[[ SUPPLIED INFORMATION open ]]
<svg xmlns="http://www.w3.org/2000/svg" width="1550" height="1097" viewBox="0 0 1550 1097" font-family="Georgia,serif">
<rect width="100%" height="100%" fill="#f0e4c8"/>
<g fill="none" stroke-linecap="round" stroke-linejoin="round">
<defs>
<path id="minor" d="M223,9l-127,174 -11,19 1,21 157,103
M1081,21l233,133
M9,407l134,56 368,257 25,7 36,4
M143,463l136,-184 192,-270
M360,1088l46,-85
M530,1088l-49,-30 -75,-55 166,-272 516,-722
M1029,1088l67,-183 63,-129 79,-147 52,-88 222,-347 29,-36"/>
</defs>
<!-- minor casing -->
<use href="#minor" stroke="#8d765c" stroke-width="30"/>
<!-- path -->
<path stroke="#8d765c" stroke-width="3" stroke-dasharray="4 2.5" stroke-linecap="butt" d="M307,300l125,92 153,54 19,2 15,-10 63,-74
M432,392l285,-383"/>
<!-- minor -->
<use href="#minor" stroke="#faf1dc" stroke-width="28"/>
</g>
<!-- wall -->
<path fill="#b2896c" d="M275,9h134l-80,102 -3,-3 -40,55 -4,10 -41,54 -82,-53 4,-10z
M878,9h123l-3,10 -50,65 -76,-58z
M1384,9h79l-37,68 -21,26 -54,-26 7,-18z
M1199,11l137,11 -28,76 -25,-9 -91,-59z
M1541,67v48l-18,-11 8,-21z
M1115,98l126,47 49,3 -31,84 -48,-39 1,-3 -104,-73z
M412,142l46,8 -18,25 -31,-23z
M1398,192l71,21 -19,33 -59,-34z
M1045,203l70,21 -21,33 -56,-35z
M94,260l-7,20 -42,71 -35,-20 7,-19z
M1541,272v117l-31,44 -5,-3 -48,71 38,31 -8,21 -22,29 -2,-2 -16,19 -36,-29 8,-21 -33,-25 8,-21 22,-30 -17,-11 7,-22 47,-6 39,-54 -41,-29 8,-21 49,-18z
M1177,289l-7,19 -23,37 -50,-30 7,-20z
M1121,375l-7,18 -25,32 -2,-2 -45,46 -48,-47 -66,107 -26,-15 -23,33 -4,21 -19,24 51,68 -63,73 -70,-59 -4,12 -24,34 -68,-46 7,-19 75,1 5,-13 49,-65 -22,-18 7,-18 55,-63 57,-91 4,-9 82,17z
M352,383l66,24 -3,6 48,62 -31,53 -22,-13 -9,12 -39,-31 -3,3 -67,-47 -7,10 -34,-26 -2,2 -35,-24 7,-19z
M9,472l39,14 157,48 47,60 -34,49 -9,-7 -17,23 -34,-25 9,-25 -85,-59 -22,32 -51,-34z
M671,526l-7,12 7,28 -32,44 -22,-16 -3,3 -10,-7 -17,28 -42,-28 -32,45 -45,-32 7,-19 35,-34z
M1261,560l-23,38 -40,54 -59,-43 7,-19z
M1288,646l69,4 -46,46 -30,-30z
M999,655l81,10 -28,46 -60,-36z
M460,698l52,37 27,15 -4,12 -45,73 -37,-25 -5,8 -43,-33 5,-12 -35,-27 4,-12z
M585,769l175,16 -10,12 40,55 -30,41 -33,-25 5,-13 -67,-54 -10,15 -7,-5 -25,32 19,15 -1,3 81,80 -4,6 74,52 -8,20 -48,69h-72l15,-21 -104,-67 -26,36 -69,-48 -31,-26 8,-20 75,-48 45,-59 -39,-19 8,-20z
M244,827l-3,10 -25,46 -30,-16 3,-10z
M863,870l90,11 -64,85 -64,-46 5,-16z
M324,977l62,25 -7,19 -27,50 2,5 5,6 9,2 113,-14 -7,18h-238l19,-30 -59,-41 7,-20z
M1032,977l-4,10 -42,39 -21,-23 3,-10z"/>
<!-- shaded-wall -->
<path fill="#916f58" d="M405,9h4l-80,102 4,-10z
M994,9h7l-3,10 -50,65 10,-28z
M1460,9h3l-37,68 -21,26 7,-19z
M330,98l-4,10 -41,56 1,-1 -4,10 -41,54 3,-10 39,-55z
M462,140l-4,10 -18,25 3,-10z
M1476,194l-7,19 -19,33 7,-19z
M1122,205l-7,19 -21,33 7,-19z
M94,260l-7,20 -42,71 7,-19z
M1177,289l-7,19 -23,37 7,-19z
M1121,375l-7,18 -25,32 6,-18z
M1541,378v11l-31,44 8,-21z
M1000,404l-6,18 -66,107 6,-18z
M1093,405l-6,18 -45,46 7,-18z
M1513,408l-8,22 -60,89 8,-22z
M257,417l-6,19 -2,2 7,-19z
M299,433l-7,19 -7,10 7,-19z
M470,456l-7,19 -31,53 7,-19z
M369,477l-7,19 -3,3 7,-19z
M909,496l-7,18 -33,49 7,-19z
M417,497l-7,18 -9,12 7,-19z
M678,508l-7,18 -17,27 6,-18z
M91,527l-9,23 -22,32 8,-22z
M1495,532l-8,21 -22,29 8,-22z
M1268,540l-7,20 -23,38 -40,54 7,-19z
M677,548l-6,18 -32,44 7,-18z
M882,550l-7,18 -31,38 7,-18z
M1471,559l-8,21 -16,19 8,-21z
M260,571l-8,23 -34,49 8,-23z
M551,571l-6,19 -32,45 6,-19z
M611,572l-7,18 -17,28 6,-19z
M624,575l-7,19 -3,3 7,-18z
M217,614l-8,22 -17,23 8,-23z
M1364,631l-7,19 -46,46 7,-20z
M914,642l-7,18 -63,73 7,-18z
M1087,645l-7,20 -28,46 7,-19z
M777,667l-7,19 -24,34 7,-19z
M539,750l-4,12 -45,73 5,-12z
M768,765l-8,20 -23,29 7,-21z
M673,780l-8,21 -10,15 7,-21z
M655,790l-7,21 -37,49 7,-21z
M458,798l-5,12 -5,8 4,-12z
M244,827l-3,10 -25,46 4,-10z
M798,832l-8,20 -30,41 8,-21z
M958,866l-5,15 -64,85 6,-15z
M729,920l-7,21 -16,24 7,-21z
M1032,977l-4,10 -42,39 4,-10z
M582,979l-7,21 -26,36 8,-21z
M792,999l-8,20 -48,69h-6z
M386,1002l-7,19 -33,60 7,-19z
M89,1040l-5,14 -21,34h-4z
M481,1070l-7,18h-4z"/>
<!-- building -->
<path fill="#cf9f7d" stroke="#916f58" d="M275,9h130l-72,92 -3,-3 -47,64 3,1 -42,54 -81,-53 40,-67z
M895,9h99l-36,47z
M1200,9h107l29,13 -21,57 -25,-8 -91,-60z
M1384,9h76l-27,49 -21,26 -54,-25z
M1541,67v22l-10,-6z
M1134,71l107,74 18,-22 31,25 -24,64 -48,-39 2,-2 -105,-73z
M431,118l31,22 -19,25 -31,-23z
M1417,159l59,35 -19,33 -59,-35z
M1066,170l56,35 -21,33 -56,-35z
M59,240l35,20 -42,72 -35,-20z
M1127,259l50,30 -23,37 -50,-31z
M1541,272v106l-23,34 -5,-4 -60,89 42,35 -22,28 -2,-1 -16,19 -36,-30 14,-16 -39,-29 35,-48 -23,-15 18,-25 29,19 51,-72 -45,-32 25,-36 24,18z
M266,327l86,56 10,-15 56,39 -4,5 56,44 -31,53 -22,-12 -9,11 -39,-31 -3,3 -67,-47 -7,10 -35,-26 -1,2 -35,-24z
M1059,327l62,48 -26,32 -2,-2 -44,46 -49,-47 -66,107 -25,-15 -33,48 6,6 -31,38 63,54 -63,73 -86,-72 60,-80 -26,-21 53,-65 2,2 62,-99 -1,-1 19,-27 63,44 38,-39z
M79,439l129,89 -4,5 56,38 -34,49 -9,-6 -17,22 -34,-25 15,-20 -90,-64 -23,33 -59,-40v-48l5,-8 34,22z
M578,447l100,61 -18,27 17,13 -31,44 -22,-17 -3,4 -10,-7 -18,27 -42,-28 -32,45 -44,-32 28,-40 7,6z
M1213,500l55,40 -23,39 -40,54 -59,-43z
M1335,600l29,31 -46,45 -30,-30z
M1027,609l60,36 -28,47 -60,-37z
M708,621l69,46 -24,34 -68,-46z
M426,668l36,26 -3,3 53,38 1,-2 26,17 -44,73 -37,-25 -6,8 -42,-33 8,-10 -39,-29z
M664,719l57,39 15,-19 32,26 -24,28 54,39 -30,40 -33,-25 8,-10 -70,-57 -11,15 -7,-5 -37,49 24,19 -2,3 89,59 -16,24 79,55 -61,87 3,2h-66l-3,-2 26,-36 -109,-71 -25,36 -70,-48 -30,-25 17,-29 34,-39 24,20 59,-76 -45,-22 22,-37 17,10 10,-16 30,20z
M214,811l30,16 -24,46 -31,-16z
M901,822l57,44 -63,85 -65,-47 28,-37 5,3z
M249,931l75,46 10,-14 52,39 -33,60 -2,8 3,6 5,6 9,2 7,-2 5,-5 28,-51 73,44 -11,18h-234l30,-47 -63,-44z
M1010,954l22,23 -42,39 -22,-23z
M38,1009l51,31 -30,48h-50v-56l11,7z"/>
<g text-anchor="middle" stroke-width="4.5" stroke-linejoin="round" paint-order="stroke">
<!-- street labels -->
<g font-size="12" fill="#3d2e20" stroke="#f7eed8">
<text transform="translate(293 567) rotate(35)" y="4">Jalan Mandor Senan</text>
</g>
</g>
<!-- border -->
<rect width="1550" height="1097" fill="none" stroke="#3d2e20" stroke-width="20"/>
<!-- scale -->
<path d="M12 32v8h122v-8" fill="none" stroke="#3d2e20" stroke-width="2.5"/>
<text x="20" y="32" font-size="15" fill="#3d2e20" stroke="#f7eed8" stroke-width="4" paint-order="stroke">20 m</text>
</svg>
[[ SUPPLIED INFORMATION closed ]]
[[ SUPPLIED INFORMATION open ]]
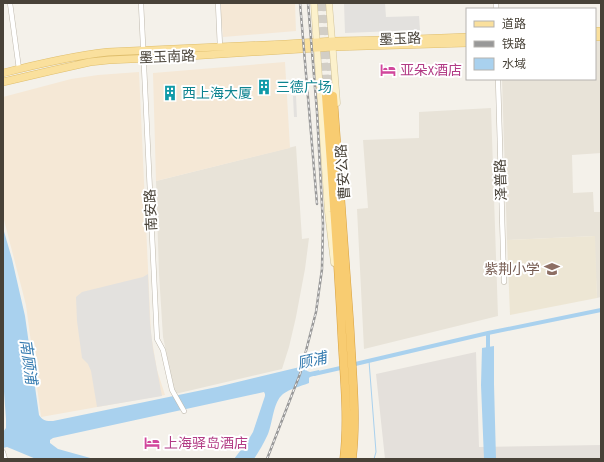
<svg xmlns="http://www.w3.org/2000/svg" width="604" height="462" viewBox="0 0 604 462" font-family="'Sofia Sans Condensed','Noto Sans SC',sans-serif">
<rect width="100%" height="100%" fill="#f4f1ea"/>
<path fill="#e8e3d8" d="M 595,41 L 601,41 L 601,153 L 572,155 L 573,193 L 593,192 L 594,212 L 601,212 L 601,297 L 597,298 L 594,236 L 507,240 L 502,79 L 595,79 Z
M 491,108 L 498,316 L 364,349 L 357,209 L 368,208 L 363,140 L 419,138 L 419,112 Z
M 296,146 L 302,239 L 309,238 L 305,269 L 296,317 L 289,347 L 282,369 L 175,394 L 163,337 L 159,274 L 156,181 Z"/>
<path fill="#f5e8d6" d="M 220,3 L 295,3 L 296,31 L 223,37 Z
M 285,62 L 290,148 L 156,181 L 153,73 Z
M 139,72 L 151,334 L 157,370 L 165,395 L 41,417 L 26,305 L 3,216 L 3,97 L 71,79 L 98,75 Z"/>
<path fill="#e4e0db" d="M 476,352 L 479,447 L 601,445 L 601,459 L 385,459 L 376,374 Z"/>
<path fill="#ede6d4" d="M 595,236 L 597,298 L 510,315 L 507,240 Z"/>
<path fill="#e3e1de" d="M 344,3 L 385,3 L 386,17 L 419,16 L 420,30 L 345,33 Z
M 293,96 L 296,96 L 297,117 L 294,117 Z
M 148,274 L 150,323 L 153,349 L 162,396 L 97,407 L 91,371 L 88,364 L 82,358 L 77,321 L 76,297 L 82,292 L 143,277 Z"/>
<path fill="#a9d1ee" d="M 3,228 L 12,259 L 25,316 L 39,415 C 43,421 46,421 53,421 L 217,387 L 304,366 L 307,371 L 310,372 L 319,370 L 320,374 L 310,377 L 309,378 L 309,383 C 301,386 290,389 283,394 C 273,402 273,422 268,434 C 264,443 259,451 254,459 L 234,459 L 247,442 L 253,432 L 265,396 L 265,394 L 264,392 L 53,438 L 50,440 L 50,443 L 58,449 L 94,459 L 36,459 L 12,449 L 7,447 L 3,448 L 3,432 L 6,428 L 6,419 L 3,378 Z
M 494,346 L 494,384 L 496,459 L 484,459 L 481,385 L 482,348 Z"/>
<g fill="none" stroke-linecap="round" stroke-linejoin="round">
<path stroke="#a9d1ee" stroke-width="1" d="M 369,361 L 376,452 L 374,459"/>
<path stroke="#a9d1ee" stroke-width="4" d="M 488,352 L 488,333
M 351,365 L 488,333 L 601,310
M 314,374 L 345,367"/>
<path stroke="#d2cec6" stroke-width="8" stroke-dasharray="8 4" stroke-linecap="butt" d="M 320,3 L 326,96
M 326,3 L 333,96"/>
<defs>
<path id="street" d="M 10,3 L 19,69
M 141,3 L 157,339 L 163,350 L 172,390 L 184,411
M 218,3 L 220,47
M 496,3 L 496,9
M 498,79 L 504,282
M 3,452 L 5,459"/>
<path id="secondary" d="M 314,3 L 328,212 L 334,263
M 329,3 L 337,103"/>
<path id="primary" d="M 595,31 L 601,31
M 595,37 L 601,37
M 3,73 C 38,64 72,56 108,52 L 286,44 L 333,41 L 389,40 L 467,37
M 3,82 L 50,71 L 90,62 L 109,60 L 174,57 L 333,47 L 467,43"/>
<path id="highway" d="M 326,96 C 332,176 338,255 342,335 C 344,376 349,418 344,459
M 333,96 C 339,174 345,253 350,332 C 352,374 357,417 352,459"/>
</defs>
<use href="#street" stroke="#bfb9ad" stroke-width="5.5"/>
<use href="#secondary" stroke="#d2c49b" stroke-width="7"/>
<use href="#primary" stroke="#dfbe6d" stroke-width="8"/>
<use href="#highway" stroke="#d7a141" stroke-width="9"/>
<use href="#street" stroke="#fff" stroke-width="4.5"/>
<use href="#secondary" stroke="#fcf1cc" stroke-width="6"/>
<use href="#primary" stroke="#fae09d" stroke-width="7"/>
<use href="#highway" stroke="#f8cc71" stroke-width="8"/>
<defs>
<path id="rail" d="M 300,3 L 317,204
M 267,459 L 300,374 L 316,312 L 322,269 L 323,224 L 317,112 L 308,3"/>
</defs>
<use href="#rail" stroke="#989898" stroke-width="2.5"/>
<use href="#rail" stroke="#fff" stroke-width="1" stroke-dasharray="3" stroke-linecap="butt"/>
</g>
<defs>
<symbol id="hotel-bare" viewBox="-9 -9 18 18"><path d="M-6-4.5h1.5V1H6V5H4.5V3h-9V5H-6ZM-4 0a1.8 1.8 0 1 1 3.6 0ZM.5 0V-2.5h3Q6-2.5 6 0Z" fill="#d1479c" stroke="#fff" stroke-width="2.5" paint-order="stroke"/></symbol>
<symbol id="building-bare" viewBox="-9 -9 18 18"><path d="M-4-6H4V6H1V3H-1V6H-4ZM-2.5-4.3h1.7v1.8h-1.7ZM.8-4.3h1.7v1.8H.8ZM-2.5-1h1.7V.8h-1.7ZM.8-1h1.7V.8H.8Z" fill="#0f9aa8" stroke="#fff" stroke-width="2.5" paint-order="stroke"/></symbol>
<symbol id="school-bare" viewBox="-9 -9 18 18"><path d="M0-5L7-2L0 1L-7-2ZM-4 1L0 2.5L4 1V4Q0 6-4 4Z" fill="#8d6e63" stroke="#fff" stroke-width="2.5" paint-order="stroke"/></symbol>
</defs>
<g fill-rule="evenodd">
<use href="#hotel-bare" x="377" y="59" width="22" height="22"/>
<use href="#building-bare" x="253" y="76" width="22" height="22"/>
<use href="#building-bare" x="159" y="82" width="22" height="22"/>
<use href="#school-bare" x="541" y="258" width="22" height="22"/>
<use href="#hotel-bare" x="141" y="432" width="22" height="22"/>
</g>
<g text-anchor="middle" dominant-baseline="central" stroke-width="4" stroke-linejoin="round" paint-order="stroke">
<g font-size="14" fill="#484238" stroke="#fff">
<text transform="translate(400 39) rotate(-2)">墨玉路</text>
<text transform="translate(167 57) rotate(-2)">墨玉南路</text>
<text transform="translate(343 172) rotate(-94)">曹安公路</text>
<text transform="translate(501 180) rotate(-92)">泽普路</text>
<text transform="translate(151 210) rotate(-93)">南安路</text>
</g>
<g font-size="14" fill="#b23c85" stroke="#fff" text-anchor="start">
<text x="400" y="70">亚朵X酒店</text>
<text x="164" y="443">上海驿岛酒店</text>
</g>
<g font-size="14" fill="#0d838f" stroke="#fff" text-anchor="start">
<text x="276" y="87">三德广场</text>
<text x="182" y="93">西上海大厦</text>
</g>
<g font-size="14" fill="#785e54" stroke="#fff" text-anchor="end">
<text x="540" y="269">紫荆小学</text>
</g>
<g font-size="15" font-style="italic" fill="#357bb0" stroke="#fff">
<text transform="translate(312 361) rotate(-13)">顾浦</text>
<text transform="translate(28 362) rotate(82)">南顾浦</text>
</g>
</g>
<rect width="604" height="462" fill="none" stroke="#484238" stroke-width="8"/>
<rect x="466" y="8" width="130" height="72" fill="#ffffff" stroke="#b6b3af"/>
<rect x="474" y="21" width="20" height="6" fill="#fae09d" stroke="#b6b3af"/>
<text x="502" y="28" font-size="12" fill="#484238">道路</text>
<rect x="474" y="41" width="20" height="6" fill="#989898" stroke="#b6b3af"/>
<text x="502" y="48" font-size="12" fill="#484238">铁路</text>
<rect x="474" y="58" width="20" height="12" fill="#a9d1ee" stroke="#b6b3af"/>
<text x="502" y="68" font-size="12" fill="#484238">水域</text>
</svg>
[[ SUPPLIED INFORMATION closed ]]
[[ SUPPLIED INFORMATION open ]]
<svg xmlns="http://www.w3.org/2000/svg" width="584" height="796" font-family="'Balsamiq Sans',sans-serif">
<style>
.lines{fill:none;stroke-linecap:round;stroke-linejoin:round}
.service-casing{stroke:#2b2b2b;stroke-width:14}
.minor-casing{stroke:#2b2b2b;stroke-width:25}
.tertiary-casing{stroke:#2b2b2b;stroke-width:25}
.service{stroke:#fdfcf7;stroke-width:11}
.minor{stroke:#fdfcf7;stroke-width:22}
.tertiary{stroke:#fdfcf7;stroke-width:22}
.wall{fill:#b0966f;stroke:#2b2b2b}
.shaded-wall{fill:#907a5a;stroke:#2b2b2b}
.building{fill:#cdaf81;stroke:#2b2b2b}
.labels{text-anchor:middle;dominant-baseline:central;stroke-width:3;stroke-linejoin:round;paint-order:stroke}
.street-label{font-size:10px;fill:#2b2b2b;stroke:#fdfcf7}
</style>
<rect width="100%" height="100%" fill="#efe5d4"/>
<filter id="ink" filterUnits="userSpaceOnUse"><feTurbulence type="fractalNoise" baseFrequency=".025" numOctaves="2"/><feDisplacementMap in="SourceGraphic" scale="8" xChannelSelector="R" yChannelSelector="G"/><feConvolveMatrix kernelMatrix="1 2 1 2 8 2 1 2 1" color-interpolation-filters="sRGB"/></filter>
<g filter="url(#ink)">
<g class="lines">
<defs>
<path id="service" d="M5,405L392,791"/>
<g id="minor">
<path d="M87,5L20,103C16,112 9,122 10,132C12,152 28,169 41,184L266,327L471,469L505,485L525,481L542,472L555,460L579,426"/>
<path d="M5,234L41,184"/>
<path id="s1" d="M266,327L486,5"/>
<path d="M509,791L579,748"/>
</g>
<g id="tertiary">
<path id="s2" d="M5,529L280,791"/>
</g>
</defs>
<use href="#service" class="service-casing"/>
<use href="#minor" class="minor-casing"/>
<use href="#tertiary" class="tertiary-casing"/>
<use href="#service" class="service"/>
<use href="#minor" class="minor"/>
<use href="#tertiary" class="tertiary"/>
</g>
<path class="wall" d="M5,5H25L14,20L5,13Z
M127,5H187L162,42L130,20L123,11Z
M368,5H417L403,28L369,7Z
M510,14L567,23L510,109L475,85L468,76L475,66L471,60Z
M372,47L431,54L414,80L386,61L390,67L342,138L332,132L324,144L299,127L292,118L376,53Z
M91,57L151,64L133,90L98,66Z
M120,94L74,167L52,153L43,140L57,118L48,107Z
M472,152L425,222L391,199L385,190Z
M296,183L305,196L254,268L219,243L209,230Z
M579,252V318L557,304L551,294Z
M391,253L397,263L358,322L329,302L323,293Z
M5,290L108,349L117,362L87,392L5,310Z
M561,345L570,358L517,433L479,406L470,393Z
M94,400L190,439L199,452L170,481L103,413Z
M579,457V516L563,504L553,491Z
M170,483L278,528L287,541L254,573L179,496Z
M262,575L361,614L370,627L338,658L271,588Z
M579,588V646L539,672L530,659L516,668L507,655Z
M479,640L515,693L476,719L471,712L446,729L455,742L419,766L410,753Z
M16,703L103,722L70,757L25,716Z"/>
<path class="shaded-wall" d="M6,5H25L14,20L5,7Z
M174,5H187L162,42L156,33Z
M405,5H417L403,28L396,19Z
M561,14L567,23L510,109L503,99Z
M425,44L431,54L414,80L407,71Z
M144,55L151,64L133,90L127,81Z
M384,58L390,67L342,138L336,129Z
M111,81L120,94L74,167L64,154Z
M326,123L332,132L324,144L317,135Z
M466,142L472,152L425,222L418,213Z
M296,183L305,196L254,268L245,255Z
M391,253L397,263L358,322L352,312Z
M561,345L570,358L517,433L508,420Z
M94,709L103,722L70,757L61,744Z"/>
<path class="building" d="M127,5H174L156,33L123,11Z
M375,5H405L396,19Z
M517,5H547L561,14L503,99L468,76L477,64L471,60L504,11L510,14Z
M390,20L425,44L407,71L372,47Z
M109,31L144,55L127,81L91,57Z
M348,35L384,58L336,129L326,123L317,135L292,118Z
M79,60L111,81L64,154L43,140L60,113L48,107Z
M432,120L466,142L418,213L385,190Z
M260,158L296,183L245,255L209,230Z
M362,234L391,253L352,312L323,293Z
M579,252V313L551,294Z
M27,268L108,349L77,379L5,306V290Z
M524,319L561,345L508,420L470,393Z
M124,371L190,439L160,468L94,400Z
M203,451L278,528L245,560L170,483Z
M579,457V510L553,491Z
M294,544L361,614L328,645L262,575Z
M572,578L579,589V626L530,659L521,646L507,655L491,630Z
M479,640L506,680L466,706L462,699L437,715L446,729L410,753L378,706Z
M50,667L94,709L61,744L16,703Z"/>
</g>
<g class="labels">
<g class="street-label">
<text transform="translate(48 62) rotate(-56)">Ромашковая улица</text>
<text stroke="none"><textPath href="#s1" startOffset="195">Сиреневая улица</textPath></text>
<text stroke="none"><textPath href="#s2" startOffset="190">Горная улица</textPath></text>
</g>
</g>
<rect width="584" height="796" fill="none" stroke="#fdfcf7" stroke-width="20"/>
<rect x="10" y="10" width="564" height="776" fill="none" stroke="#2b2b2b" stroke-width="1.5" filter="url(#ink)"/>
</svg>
[[ SUPPLIED INFORMATION closed ]]
EXERCISE GOAL: The lines to copy are those above that contain the string "casing".

RESPONSE:
<!-- minor casing -->
.service-casing{stroke:#2b2b2b;stroke-width:14}
.minor-casing{stroke:#2b2b2b;stroke-width:25}
.tertiary-casing{stroke:#2b2b2b;stroke-width:25}
<use href="#service" class="service-casing"/>
<use href="#minor" class="minor-casing"/>
<use href="#tertiary" class="tertiary-casing"/>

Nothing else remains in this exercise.